Turn each of the following records into a JSON list of strings with one string per line, leaving out blank lines.

EXTRACTED ENTRIES>
§ §

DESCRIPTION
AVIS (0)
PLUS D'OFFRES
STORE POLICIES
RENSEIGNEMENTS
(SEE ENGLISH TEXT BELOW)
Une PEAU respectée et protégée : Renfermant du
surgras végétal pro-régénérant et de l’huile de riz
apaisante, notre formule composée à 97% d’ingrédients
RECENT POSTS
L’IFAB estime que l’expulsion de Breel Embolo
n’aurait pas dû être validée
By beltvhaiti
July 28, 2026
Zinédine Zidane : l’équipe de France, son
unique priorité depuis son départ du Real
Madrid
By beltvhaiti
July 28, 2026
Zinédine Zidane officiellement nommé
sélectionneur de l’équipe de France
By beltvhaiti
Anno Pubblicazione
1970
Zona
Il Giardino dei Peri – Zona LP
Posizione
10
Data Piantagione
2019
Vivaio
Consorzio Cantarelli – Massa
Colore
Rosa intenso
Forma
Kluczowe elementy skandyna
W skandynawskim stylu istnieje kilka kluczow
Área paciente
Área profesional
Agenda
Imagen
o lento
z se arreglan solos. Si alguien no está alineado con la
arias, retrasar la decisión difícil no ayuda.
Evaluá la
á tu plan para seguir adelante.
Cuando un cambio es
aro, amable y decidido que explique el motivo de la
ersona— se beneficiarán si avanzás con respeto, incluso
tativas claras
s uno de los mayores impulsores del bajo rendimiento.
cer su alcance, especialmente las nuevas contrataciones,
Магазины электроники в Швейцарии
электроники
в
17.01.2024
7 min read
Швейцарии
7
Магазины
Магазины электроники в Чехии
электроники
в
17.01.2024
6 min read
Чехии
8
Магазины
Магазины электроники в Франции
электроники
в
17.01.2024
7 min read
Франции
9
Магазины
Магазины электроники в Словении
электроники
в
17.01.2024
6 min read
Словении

§ §

RESULT FOR THIS TASK>
[
  "DESCRIPTION",
  "AVIS (0)",
  "PLUS D'OFFRES",
  "STORE POLICIES",
  "RENSEIGNEMENTS",
  "(SEE ENGLISH TEXT BELOW)",
  "Une PEAU respectée et protégée : Renfermant du",
  "surgras végétal pro-régénérant et de l’huile de riz",
  "apaisante, notre formule composée à 97% d’ingrédients",
  "RECENT POSTS",
  "L’IFAB estime que l’expulsion de Breel Embolo",
  "n’aurait pas dû être validée",
  "By beltvhaiti",
  "July 28, 2026",
  "Zinédine Zidane : l’équipe de France, son",
  "unique priorité depuis son départ du Real",
  "Madrid",
  "By beltvhaiti",
  "July 28, 2026",
  "Zinédine Zidane officiellement nommé",
  "sélectionneur de l’équipe de France",
  "By beltvhaiti",
  "Anno Pubblicazione",
  "1970",
  "Zona",
  "Il Giardino dei Peri – Zona LP",
  "Posizione",
  "10",
  "Data Piantagione",
  "2019",
  "Vivaio",
  "Consorzio Cantarelli – Massa",
  "Colore",
  "Rosa intenso",
  "Forma",
  "Kluczowe elementy skandyna",
  "W skandynawskim stylu istnieje kilka kluczow",
  "Área paciente",
  "Área profesional",
  "Agenda",
  "Imagen",
  "o lento",
  "z se arreglan solos. Si alguien no está alineado con la",
  "arias, retrasar la decisión difícil no ayuda.",
  "Evaluá la",
  "á tu plan para seguir adelante.",
  "Cuando un cambio es",
  "aro, amable y decidido que explique el motivo de la",
  "ersona— se beneficiarán si avanzás con respeto, incluso",
  "tativas claras",
  "s uno de los mayores impulsores del bajo rendimiento.",
  "cer su alcance, especialmente las nuevas contrataciones,",
  "Магазины электроники в Швейцарии",
  "электроники",
  "в",
  "17.01.2024",
  "7 min read",
  "Швейцарии",
  "7",
  "Магазины",
  "Магазины электроники в Чехии",
  "электроники",
  "в",
  "17.01.2024",
  "6 min read",
  "Чехии",
  "8",
  "Магазины",
  "Магазины электроники в Франции",
  "электроники",
  "в",
  "17.01.2024",
  "7 min read",
  "Франции",
  "9",
  "Магазины",
  "Магазины электроники в Словении",
  "электроники",
  "в",
  "17.01.2024",
  "6 min read",
  "Словении"
]